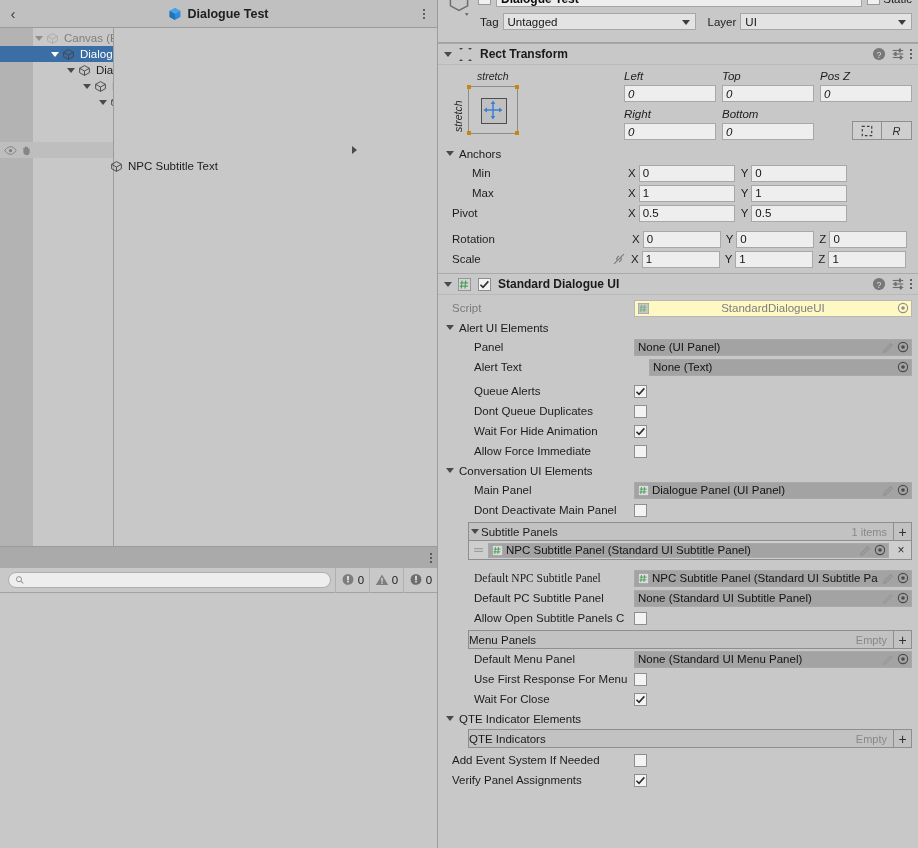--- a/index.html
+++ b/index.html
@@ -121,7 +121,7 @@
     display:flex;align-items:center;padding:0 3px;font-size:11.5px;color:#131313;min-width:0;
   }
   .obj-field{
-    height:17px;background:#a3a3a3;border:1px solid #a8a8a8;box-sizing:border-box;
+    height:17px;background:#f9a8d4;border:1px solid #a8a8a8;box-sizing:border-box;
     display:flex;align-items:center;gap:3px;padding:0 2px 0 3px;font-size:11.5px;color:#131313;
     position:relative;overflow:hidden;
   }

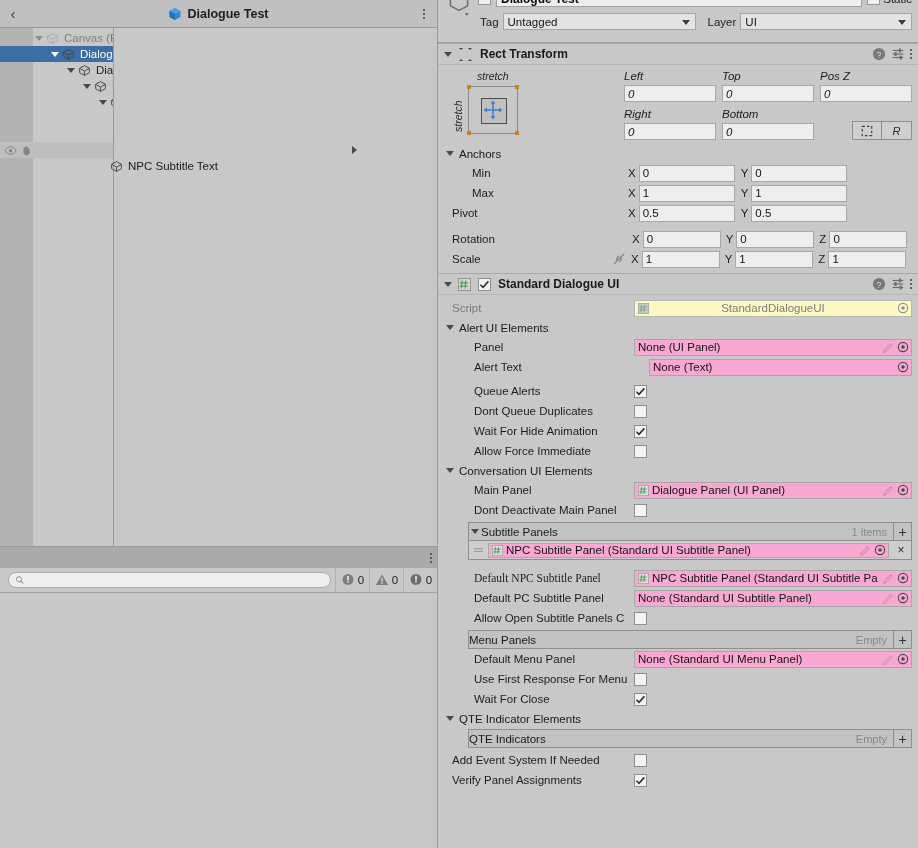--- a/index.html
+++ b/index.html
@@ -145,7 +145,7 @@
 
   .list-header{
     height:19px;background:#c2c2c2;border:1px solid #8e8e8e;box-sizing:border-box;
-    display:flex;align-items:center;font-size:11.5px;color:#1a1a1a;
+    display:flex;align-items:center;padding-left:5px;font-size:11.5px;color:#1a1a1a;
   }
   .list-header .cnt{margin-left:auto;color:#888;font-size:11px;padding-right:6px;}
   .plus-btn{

__________________________________________________

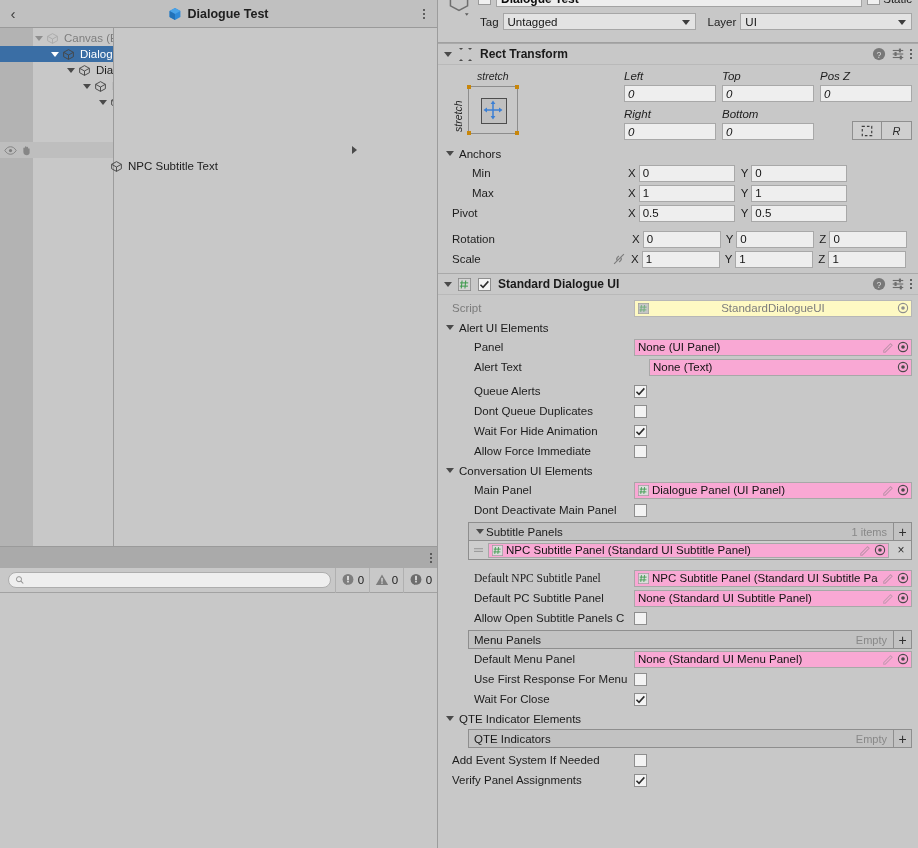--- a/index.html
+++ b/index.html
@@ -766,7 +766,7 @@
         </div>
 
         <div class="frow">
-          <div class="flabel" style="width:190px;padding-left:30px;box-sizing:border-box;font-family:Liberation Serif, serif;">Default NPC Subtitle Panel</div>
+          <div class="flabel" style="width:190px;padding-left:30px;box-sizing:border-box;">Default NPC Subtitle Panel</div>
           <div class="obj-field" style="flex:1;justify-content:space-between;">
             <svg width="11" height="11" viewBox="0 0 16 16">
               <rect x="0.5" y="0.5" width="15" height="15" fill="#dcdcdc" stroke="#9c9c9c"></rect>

__________________________________________________

» **PROMPT**:
Each line of the entries above that contains "center" must be copied into the answer.

» **RESULT FOR THIS TASK**:
     display:flex;align-items:center;padding:0 3px;font-size:11.5px;color:#131313;min-width:0;
     display:flex;align-items:center;gap:3px;padding:0 2px 0 3px;font-size:11.5px;color:#131313;
-    display:flex;align-items:center;font-size:11.5px;color:#1a1a1a;
+    display:flex;align-items:center;padding-left:5px;font-size:11.5px;color:#1a1a1a;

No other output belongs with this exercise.